SOURCE:
• • • • •
Some, like the Iraq venture, came from warhawks who think every problem
has a military solution. Whatever their source, our schemes for the future
amount to no more than the Land of Cockaigne, where broiled chickens run
up on perfectly cooked legs when we cluck for them.
Or do they?
I am currently listening to a course of lectures on the history of ideas,
and this week I have heard about the Philosophes and the makers of
the American Revolution. As the speaker said, these men were not really engaged
in intellectual debate, they were out to change the world. Did they? That,
it seems to me, is one of the deepest questions of history. Certainly the
world did change. In 1700 most Europeans thought it perfectly normal to
be ruled by kings, but by 1900 the idea seemed absurd. The question remains,
however, of how much the efforts of intellectuals and reformers had to do
with those changes.
Consider first the question of whether any single person did much to create
the Enlightenment. Surely the answer has to be no. Take away Voltaire, Diderot,
Leibniz, Locke, Hume, Smith, Kant, whoever you like, and things would have
run on pretty much as they did. The thinker who had the most profound influence
was Newton, and yet what did he change? In time his many scientific advances
would have been achieved by others, leading to the same synthesis in the
end. Or, consider what Newton would have achieved if he had been born two
hundred years earlier; he would have been an alchemist carrying out symbolic
manipulations in secret, perhaps famous for a time, but perhaps remaining
obscure, since the real Newton never published any of his own alchemical manuscripts.
• • • • •
RAW DATA:
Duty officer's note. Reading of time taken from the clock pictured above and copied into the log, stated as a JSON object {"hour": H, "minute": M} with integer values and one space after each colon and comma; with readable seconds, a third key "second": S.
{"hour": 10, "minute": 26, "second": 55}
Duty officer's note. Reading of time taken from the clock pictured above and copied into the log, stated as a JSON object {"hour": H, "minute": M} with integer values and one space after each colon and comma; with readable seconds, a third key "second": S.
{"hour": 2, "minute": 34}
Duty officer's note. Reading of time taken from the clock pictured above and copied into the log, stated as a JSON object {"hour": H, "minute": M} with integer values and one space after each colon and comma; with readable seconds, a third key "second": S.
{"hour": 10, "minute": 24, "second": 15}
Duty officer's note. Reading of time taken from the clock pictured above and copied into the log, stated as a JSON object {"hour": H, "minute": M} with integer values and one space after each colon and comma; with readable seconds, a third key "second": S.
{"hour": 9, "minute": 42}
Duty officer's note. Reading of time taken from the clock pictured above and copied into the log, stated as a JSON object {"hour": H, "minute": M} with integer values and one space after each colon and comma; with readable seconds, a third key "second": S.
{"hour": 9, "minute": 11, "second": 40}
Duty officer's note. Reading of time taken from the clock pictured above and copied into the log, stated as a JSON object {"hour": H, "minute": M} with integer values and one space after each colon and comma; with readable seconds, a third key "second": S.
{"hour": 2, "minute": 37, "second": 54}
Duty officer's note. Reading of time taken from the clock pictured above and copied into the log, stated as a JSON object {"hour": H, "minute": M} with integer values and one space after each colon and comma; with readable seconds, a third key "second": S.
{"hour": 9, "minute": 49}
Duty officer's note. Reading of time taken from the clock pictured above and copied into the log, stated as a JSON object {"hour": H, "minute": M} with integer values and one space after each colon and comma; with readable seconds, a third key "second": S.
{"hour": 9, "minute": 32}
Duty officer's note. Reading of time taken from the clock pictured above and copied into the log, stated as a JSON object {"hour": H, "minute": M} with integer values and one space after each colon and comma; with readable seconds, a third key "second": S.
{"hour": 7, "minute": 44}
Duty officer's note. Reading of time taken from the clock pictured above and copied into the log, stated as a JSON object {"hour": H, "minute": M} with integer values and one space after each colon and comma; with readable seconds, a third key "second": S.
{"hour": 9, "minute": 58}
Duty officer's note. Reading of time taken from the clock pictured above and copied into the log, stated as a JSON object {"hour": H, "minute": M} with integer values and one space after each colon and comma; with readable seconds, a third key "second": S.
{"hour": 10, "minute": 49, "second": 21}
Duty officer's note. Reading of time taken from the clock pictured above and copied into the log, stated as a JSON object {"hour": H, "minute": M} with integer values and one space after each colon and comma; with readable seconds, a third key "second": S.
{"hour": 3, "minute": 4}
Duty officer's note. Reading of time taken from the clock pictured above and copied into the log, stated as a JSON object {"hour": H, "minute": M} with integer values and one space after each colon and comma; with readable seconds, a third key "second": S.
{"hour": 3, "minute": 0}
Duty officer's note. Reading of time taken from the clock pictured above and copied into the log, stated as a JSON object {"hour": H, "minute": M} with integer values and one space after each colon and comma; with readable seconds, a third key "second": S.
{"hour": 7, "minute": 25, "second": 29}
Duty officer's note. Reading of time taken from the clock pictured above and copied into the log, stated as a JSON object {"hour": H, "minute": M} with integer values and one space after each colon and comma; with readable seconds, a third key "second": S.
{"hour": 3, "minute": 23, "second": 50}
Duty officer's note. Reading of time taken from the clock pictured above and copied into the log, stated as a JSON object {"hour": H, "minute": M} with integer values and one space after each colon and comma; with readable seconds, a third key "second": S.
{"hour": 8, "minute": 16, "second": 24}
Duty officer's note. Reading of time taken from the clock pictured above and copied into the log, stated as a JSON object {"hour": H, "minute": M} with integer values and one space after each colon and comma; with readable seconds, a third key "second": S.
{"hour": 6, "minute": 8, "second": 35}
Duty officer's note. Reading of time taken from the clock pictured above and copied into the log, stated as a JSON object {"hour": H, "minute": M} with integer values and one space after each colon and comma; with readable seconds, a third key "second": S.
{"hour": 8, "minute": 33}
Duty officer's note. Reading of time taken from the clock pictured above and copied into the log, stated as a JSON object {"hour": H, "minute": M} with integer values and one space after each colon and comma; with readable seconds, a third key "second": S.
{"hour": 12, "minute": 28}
• • • • •
REQUIRED ACTIONS:
(1) Pull from the Enlightenment passage, word for word, the span from "Consider first the" up to and including "own alchemical manuscripts.".
(2) In the Enlightenment passage, what did most Europeans in 1700 regard as perfectly normal?

TASK-BY-TASK SOLUTIONS:
(1)
Consider first the question of whether any single person did much to create
the Enlightenment. Surely the answer has to be no. Take away Voltaire, Diderot,
Leibniz, Locke, Hume, Smith, Kant, whoever you like, and things would have
run on pretty much as they did. The thinker who had the most profound influence
was Newton, and yet what did he change? In time his many scientific advances
would have been achieved by others, leading to the same synthesis in the
end. Or, consider what Newton would have achieved if he had been born two
hundred years earlier; he would have been an alchemist carrying out symbolic
manipulations in secret, perhaps famous for a time, but perhaps remaining
obscure, since the real Newton never published any of his own alchemical manuscripts.

(2) Being ruled by kings.